Home workers will be using energy to heat and light their homes and to power their laptops, recharge their phones, cook their lunch, use their bathroom more frequently, and make cups of tea and coffee. By encouraging workers to save energy (and water) where they can, your business can help reduce this additional usage. They may seem small steps, but over your entire workforce, it could make a substantial difference.
- Encourage employees to sleep their computer when they are not actively using it, such as at lunchtimes, breaks, and when making that third cup of coffee. According to a blog at Paylesspower:
“The typical laptop uses 15-60 watts of energy when in use – and just 2 in sleep mode. The typical desktop and monitor uses 80-320 watts when in use, but just 5-10 watts in sleep mode.”
- Help employees set up power saving settings. Modern laptops and desktop computer operating systems have setting that can pro-actively reduce power usage.
- Don’t FILL your kettle. Yes, it’s a tiny thing, but remind employees they don’t need to fill the kettle each time they want to make a hot drink. A UK expert calculated that a massive 6% of UK total power consumption was used on boiling kettles – even before the pandemic changed working patterns. According to Tom Baxter, visiting professor of chemical engineering at Strathclyde University:
“I regularly overfill (a kettle) for the task in hand, particularly for a cup of tea or coffee. Let’s say 80% of kettles are overfilled by treble the quantity of water needed. That means overfilling translates to 3.2% of our domestic electricity bill.”

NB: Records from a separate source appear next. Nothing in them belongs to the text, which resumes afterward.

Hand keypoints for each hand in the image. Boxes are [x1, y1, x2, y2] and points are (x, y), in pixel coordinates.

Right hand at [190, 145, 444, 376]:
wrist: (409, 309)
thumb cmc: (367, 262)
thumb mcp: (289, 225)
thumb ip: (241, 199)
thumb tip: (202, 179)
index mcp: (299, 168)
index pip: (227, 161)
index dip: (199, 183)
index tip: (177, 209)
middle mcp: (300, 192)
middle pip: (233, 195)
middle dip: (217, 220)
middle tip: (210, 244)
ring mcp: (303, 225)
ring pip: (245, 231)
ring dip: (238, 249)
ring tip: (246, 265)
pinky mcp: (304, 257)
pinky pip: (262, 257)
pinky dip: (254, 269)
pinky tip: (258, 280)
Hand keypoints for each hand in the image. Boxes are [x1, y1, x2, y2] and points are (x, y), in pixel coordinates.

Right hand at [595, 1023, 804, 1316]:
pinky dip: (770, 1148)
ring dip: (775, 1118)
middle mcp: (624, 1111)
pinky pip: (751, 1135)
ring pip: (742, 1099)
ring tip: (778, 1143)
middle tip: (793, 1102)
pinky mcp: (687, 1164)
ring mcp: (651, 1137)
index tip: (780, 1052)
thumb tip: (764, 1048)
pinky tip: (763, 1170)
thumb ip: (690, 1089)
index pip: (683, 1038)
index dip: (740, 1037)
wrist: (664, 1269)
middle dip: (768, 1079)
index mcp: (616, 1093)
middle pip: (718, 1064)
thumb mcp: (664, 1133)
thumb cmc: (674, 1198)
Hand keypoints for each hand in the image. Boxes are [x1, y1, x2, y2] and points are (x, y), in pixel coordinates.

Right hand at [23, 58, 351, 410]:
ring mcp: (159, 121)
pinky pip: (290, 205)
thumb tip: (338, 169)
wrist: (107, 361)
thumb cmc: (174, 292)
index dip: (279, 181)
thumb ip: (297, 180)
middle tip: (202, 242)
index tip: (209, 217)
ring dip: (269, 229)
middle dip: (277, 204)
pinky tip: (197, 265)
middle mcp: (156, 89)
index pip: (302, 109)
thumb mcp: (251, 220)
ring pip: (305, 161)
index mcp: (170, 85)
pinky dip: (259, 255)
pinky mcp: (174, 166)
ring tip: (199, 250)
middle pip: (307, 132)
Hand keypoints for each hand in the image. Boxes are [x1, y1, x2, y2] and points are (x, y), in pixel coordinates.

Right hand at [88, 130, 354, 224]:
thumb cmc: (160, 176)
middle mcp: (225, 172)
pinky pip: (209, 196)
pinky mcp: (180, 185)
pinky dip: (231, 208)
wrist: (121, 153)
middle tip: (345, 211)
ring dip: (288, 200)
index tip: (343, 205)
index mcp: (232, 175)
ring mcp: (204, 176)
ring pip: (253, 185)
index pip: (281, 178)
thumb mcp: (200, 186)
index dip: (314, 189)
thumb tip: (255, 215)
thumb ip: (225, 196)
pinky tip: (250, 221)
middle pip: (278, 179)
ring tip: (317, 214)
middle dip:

This will also cut down on water usage, saving another precious natural resource.
- Zone your heating / cooling / HVAC
Encourage employees to heat their home offices to a comfortable working temperature, and work within a part of the their home, rather than heating every room.
Water is a precious resource at any time of year.
– More efficient toilets
According to the BC government, toilets account for 24% of all indoor water usage. Whilst the larger capacity models were outlawed in Ontario in 2010, some may still remain. Even the standard six litre flush can be upgraded to an ultra-low 3 litres or less. Rebates may also be available. So, why not partner with a local supplier to see if you can help your employees upgrade as a ‘thank you’ to them for working at home?
– Don’t overfill the kettle
Reduce landfill waste
Home working will, inevitably, produce some additional waste, from printer ink carts, to shredded paper, and even coffee filters. Encourage employees to recycle what they can, when they can and perhaps provide small bins for their office to help sort recyclable items at time of use. If their residential recycling is less comprehensive that your business’, encourage them to bring in their (non-perishable) work recycling next time they come to the office.
Every action counts
Making small changes now will over time contribute to long-term benefits for your business, your community and your employees, and show the next generation that we all can make a difference as we adjust to working in the “next normal”.